Wayne Kramer, the co-founder, lead guitarist, and vocalist of the iconic Detroit proto-punk outfit MC5, has died. The news was shared on Kramer and MC5’s official social media pages. A cause of death was not disclosed. Kramer was 75 years old.
Kramer and his bandmates got their start a young age, forming the Bounty Hunters while students at Lincoln Park High School in the suburbs of Detroit in 1963. Kramer and Fred “Sonic” Smith played guitar; Rob Tyner sang; Michael Davis was on bass; and Dennis “Machine Gun” Thompson was the drummer. Not long after formation, the group adopted the new name of the Motor City Five, later shortened to MC5.
“The MC5 used to play everywhere: school cafetoriums, dances, record hops, bars, clubs, outdoors, indoors, sideways, upside down, you name it, we were there,” Kramer has said of his band’s early days. “When you love to play music, it doesn’t matter where you play it. You just establish a good band and put your 10,000 hours in playing your asses off anywhere-anyway you can.”
MC5 released their first two songs—a cover of “I Can Only Give You Everything” and their own “One of the Guys”—in 1967 through the Detroit garage rock label AMG Records. Following its release, Kramer and his bandmates continued to garner attention through touring and their radical left-wing politics, encouraged by their manager and White Panther Party co-founder John Sinclair.
“Politics is obviously where the power to change the country is, but I don’t mean John Sinclair politics, youth politics,” Kramer told Rolling Stone in 1972. “Sinclair was talking about all this alternative shit, and one of his big schemes was the tribal system where there would be little tribes in each city and then all the tribes from the different cities would get together for a youth-council-tribal-powwow, and that’s just a whole bunch of hokey shit to me, man. Because politics is where the power is, man, and if you want to change this shit, man, you’ve got to put somebody in office that’s got the ideas and the philosophy that you entertain, you know.”
Under Sinclair’s guidance, MC5 released the live album Kick Out the Jams in 1969. For its second album, 1970’s Back in the USA, the group went to the studio and recorded with producer and eventual Bruce Springsteen manager Jon Landau. MC5 released just one more album, 1971’s High Time, before disbanding in 1972.
From 1975 to 1978, Kramer served time in a Lexington, Kentucky, federal prison for selling what he once described to NPR as “a big pile of cocaine” to undercover officials. While in Kentucky, Kramer played in a prison band with Red Rodney, a jazz trumpeter who’d played with Charlie Parker. His experiences in prison informed his 2014 free jazz album Lexington, which doubled as the score to a documentary about the prison where he served his time, The Narcotics Farm.

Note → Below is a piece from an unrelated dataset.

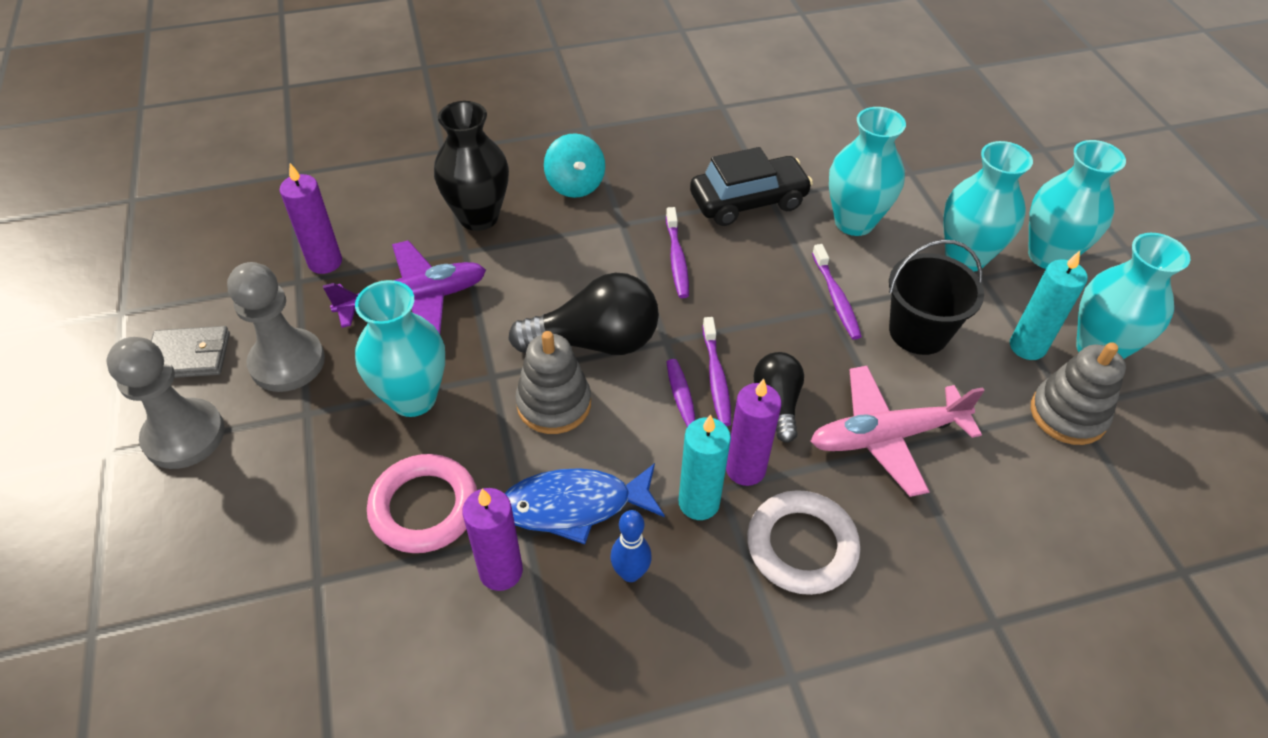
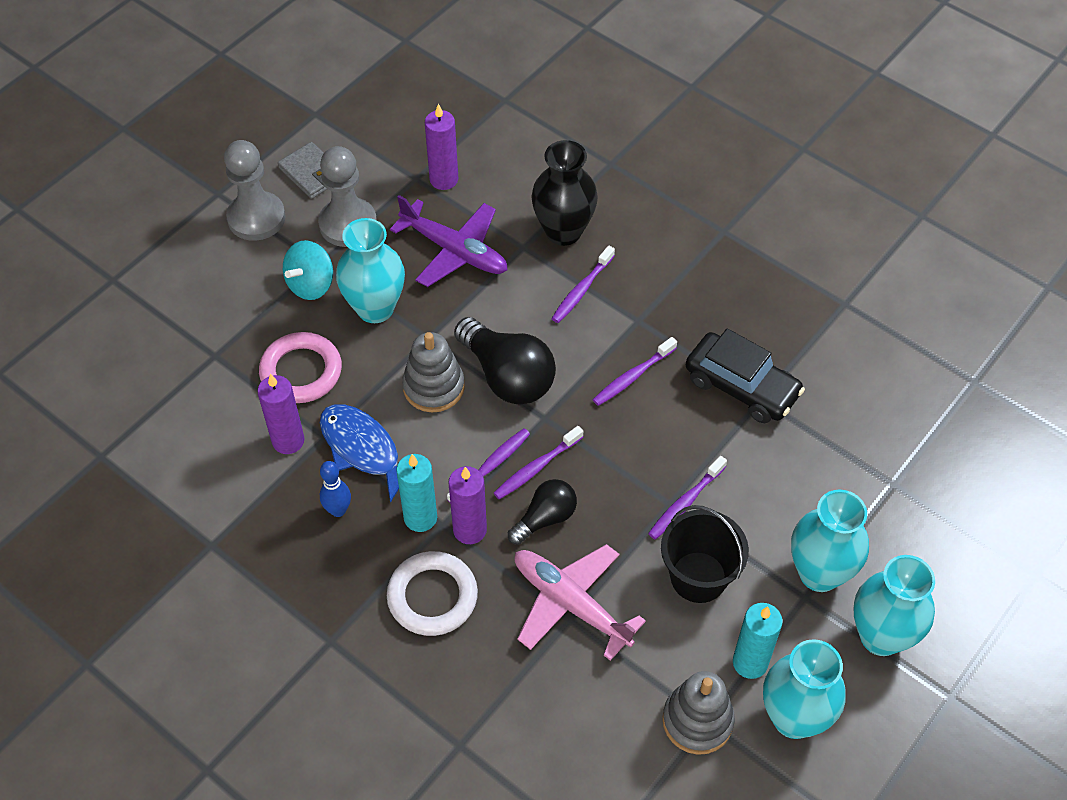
camera: 55 degrees right, 5 degrees up
turquoise spinning top [544,133,605,198] -> turquoise spinning top moved to [283,240,333,300]
turquoise vase [829,107,906,236] -> none
none -> purple toothbrush [551,246,615,323]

“In the end, it may have saved my life, because I was traveling in a very dangerous world in Detroit, at the peak of my drinking and drugging,” Kramer told Rolling Stone in 2014 of his incarceration. “But I don’t think prison helped me. Prison time doesn’t help anyone, the way we approach punishment in America. There might be a way, if the entire system was shifted to restoration: what we can do to help people who have made bad decisions and broken the social contract.”
Following his release from prison, Kramer began his solo career in earnest in the 1990s, releasing his debut, The Hard Stuff, in 1995. He later released a memoir of the same name in 2018.
Beyond his recording career, Kramer launched the nonprofit Jail Guitar Doors with his wife and manager, Margaret Saadi Kramer, and Billy Bragg in the mid-2000s. The organization, in its own words, is dedicated to “providing musical instruments and mentorship to help rehabilitate individuals experiencing incarceration through the transformative power of music.”
Kramer, joined by Kim Thayil, Brendan Canty, Dug Pinnick, and Marcus Durant, revived MC5 in 2018 for a tour celebrating the 50th anniversary of Kick Out the Jams. In 2022, Kramer brought MC5 back again for a tour with singer Brad Brooks, drummer Stephen Perkins, bassist Vicki Randle, and guitarist Stevie Salas. He also said he was working on a new album, featuring production by Bob Ezrin and some percussion from Dennis “Machine Gun” Thompson.